I have written a post where I play around with training multiple models at the same time on a single GPU. Sort of a Pytorch ddp but for one GPU.

Everyone talks mostly about the next 1 billion+ parameter model, but I have lots of small, even tiny, models which still takes a while to train due to large data volumes and inefficient use of the GPU.

I would like to be able to, simply define a model, a learner and just start training:

parallel_models = 10

drm = DataParallelEnsembleModule(n=parallel_models, modelfn=RegModel)

learn = Learner(
    loss_func=partial(xpemloss, lossfn=MSELossFlat()),
    opt_func=partial(SGD, mom=0.9),


Full implementation in the post - which btw. is written as a notebook and exported using nbdev_nb2md - not quite fastpages - but I believe it still counts. :slight_smile:


Just the other day I was thinking it would be really nice to be able to train multiple tabular models on different folds at the same time while looking at one CPU core being pegged but only 25% GPU usage.
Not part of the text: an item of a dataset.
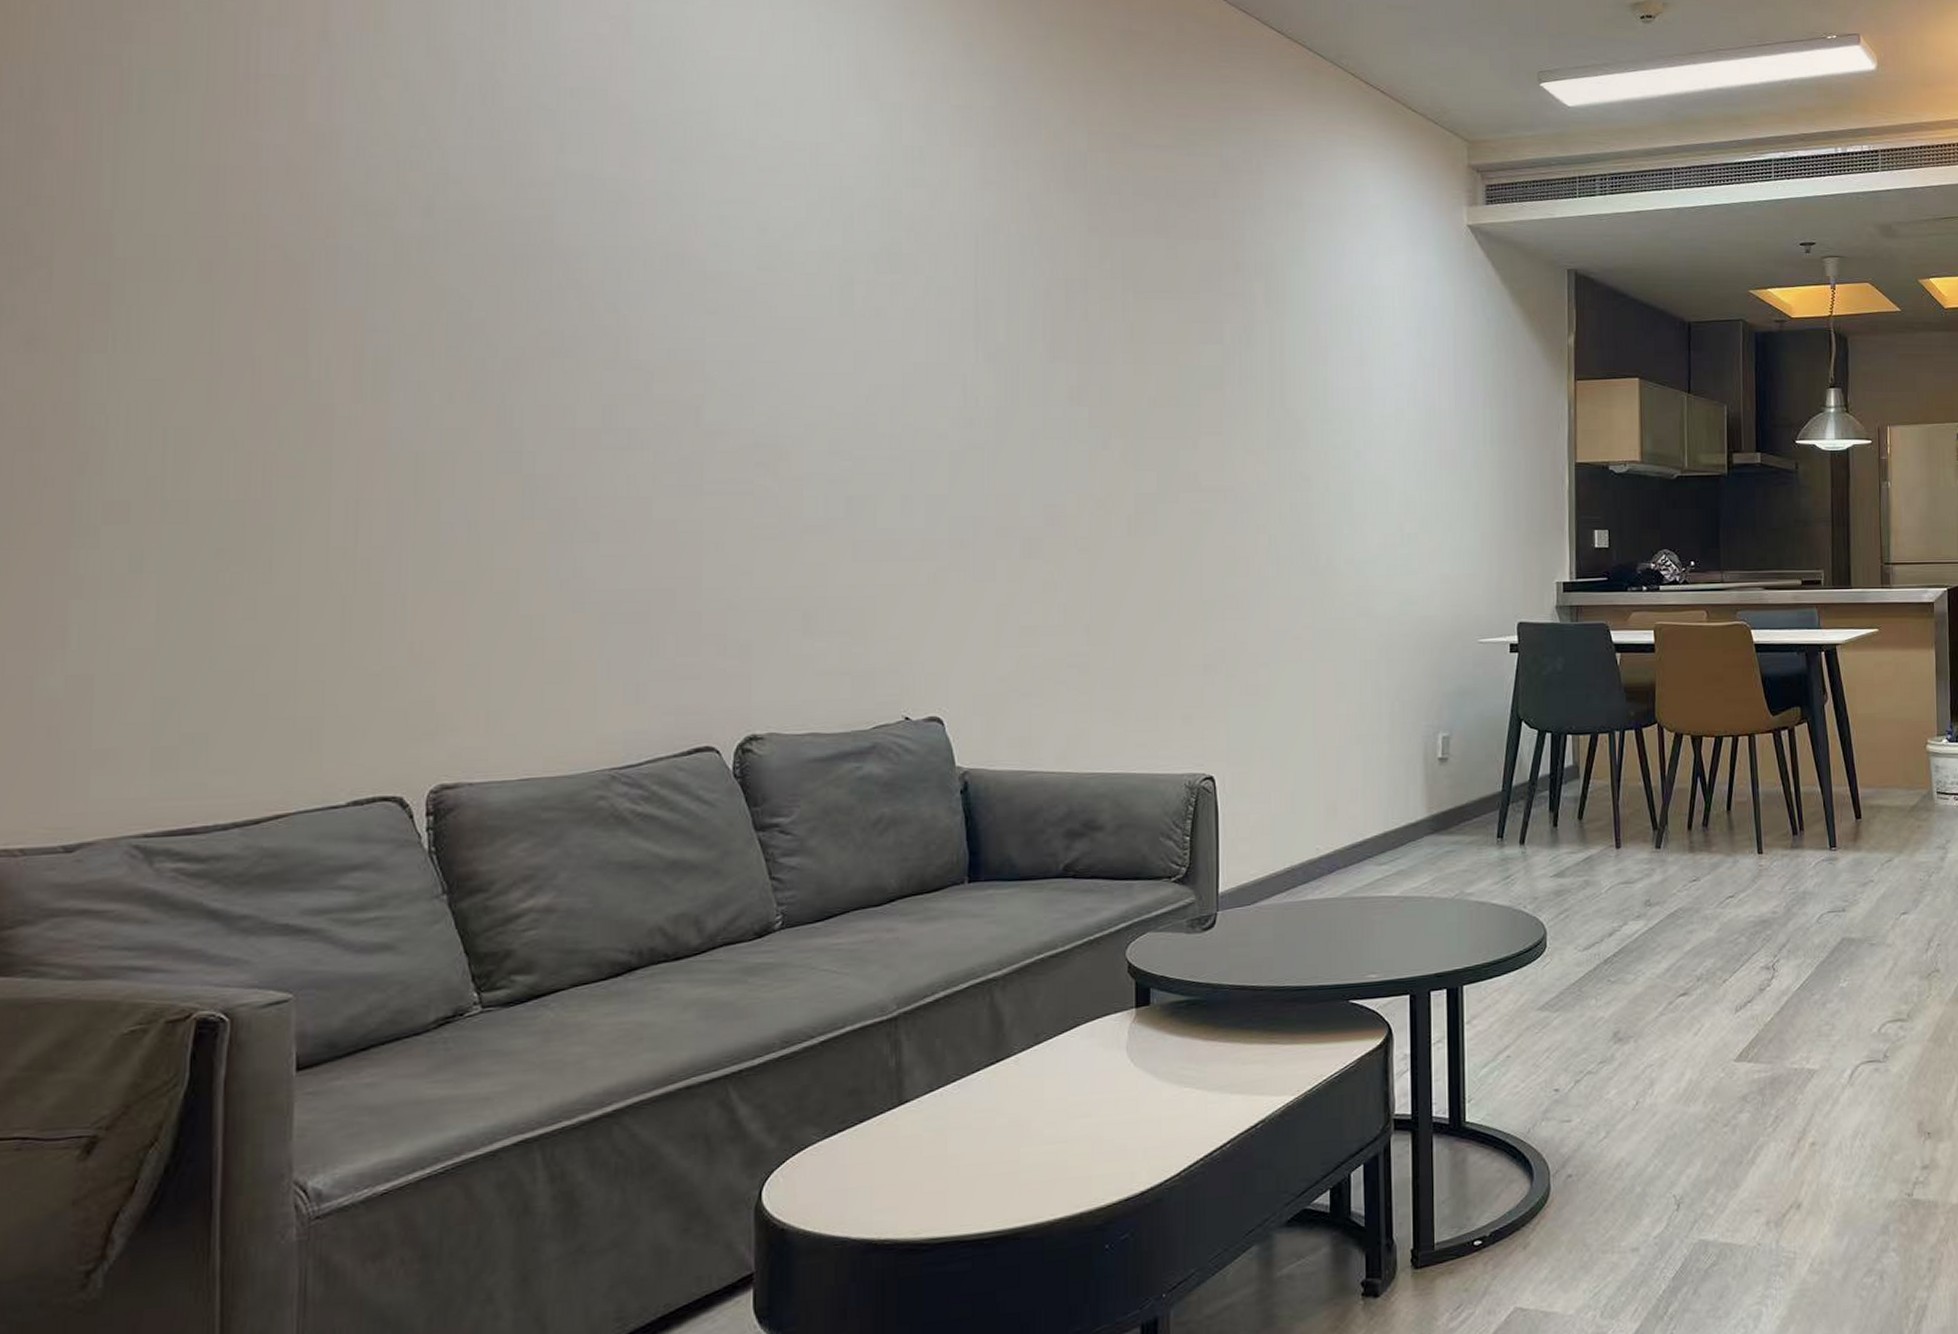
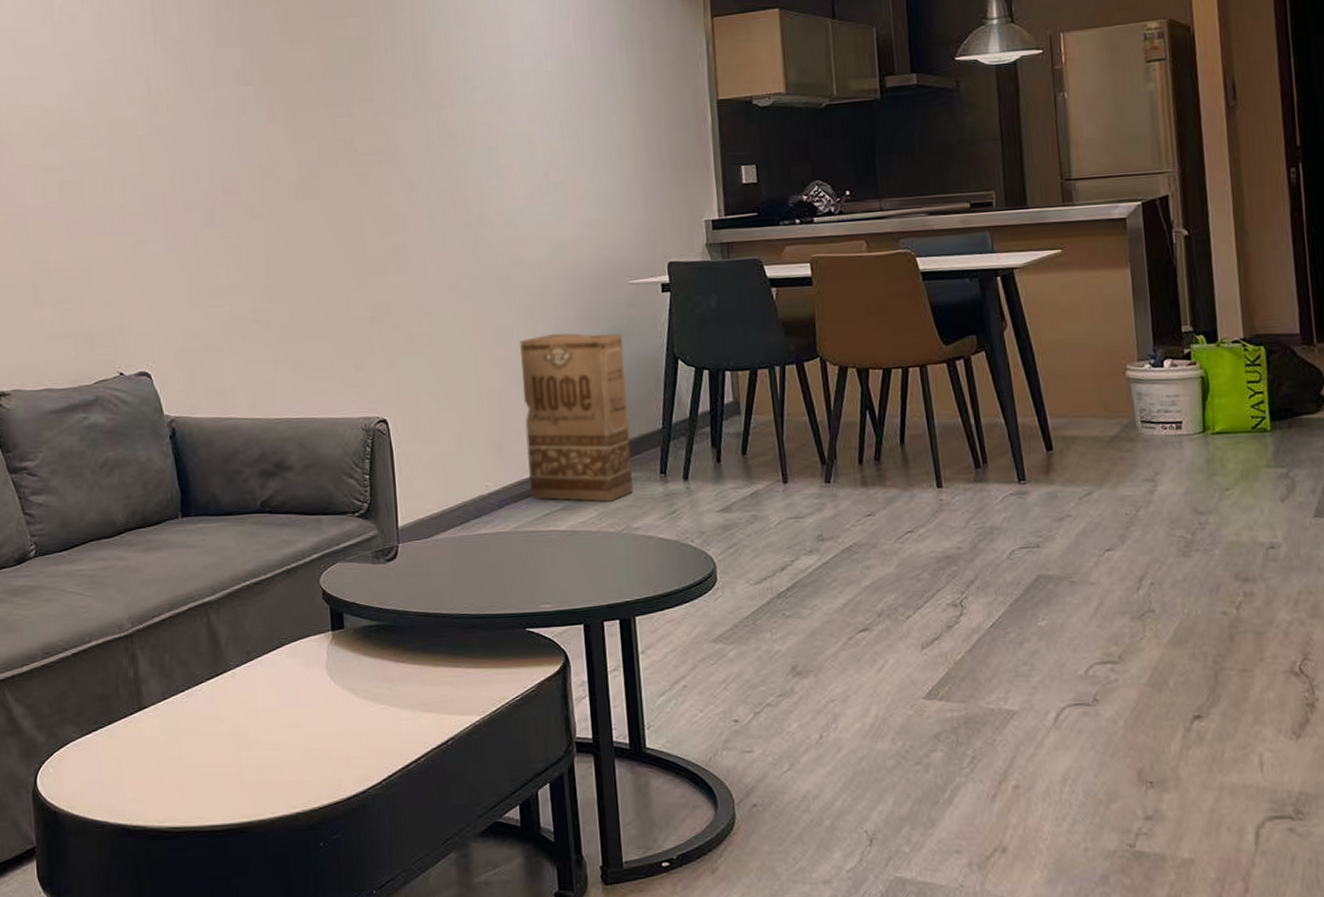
cardboard box: none [1361,690,1470,867] -> present [520,332,634,502]

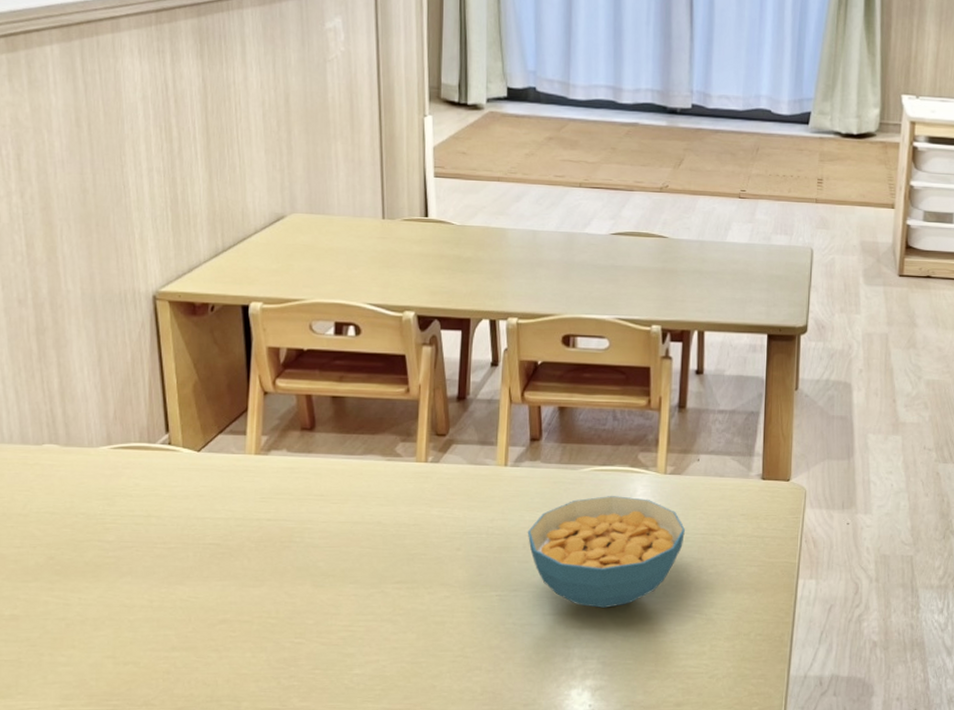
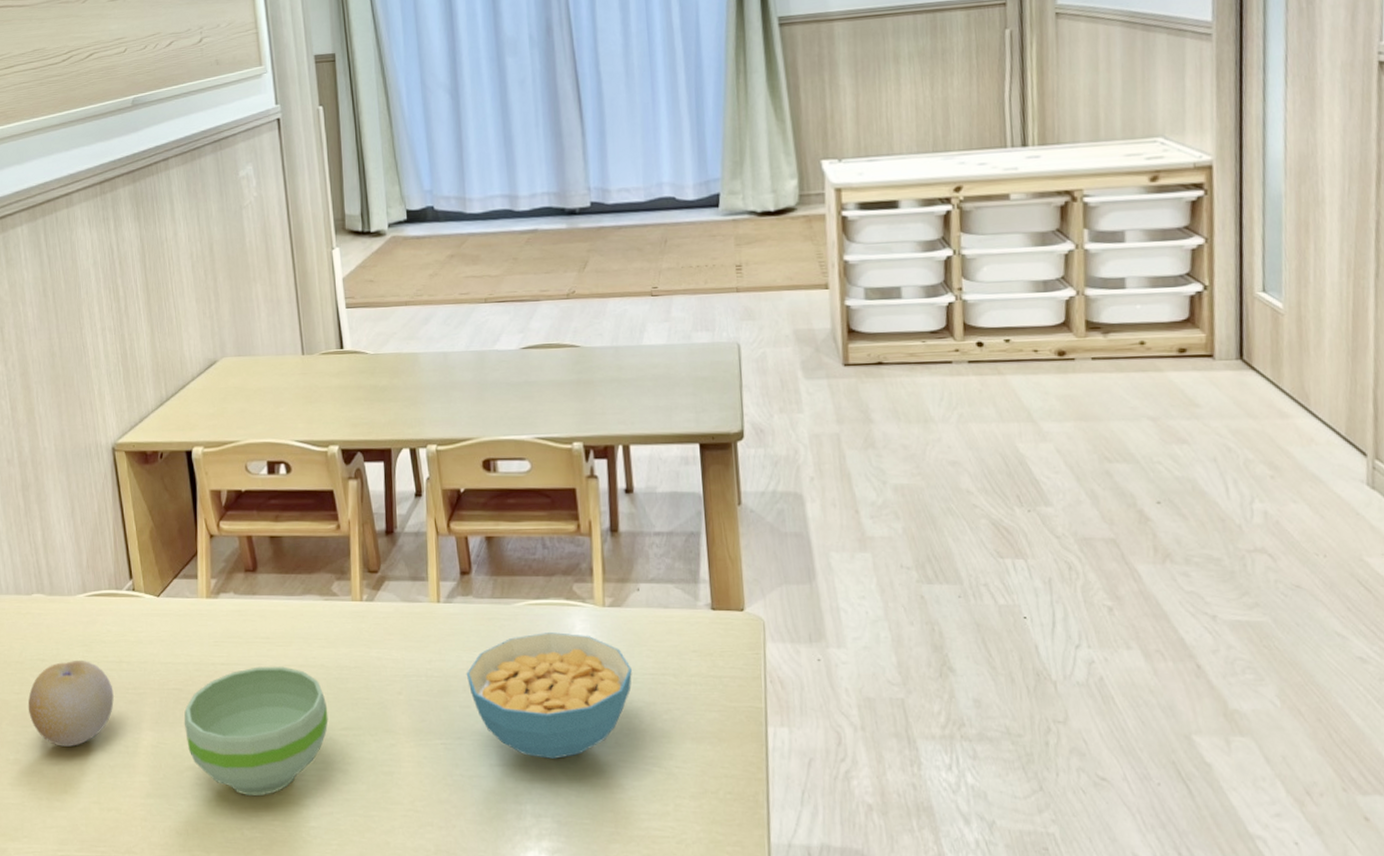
fruit: none [30,514,139,601] -> present [28,661,114,746]
bowl: none [221,523,382,647] -> present [184,666,329,797]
Even after switching to faster dataloaders than TabularPandas.

Tabular seems like a good application for this, as the models are small and the training can be more volatile across folds compared to image training.

1 Like

I’ll certainly have a look at using this with Tabular. Can’t see why it shouldn’t be able to work. There is still a bit of loose ends I won’t to tidy up and verify before moving on from my specific use case though.